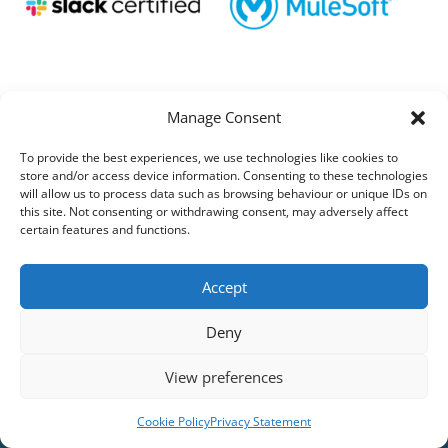
Manage Consent
To provide the best experiences, we use technologies like cookies to
store and/or access device information. Consenting to these technologies
will allow us to process data such as browsing behaviour or unique IDs on
this site. Not consenting or withdrawing consent, may adversely affect
certain features and functions.
Accept
Deny
View preferences
Cookie Policy
Privacy Statement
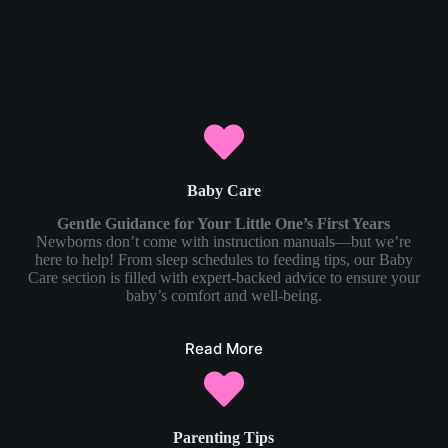
Baby Care
Gentle Guidance for Your Little One’s First Years
Newborns don’t come with instruction manuals—but we’re
here to help! From sleep schedules to feeding tips, our Baby
Care section is filled with expert-backed advice to ensure your
baby’s comfort and well-being.
Read More
Parenting Tips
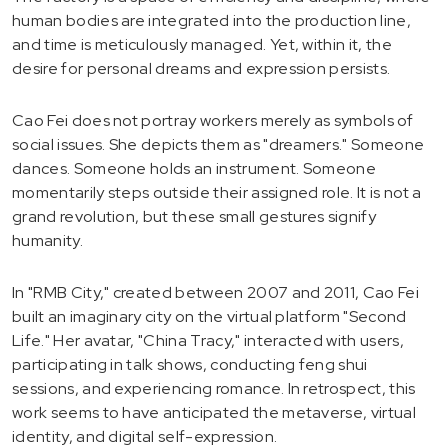
human bodies are integrated into the production line,
and time is meticulously managed. Yet, within it, the
desire for personal dreams and expression persists.
Cao Fei does not portray workers merely as symbols of
social issues. She depicts them as "dreamers." Someone
dances. Someone holds an instrument. Someone
momentarily steps outside their assigned role. It is not a
grand revolution, but these small gestures signify
humanity.
In "RMB City," created between 2007 and 2011, Cao Fei
built an imaginary city on the virtual platform "Second
Life." Her avatar, "China Tracy," interacted with users,
participating in talk shows, conducting feng shui
sessions, and experiencing romance. In retrospect, this
work seems to have anticipated the metaverse, virtual
identity, and digital self-expression.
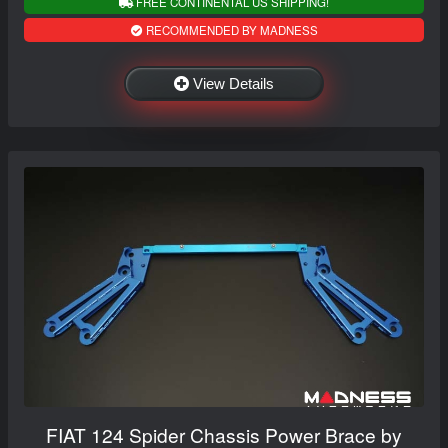
FREE CONTINENTAL US SHIPPING!
RECOMMENDED BY MADNESS
View Details
FIAT 124 Spider Chassis Power Brace by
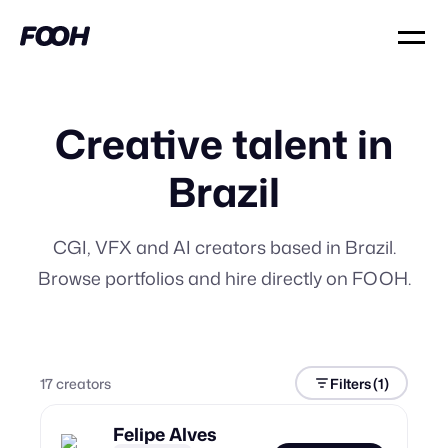
Creative talent in
Brazil
CGI, VFX and AI creators based in Brazil.
Browse portfolios and hire directly on FOOH.
17
creator
s
Filters
(1)
Felipe Alves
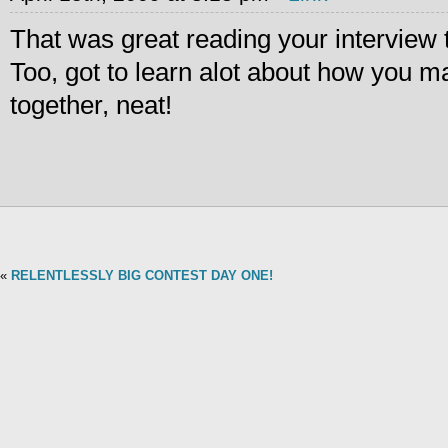
That was great reading your interview 
Too, got to learn alot about how you m
together, neat!
«
RELENTLESSLY BIG CONTEST DAY ONE!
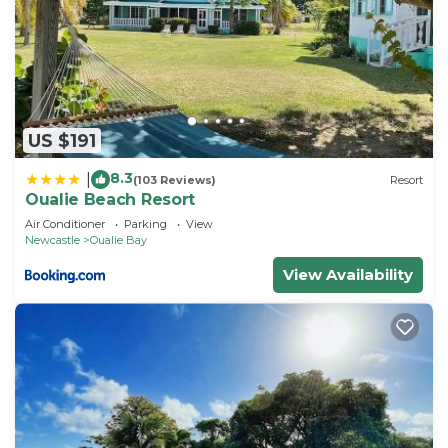
US $191
8.3
|
(103 Reviews)
Resort
Oualie Beach Resort
Air Conditioner
Parking
View
Newcastle
Oualie Bay
View Availability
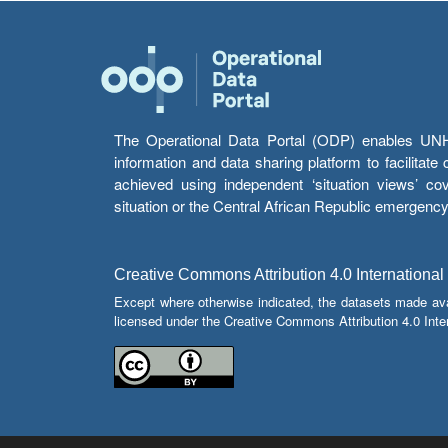
The Operational Data Portal (ODP) enables UNHCR
information and data sharing platform to facilitat
achieved using independent ‘situation views’ c
situation or the Central African Republic emergenc
Creative Commons Attribution 4.0 International
Except where otherwise indicated, the datasets made av
licensed under the Creative Commons Attribution 4.0 Inter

************

WHAT YOU WILL DO | Each line from the one with "The Operational Data" through the last line of the records above must be retyped exactly, and no other line may be given.

ANSWER FOR THIS EXERCISE |
The Operational Data Portal (ODP) enables UNHCR
information and data sharing platform to facilitat
achieved using independent ‘situation views’ c
situation or the Central African Republic emergenc
Creative Commons Attribution 4.0 International
Except where otherwise indicated, the datasets made av
licensed under the Creative Commons Attribution 4.0 Inter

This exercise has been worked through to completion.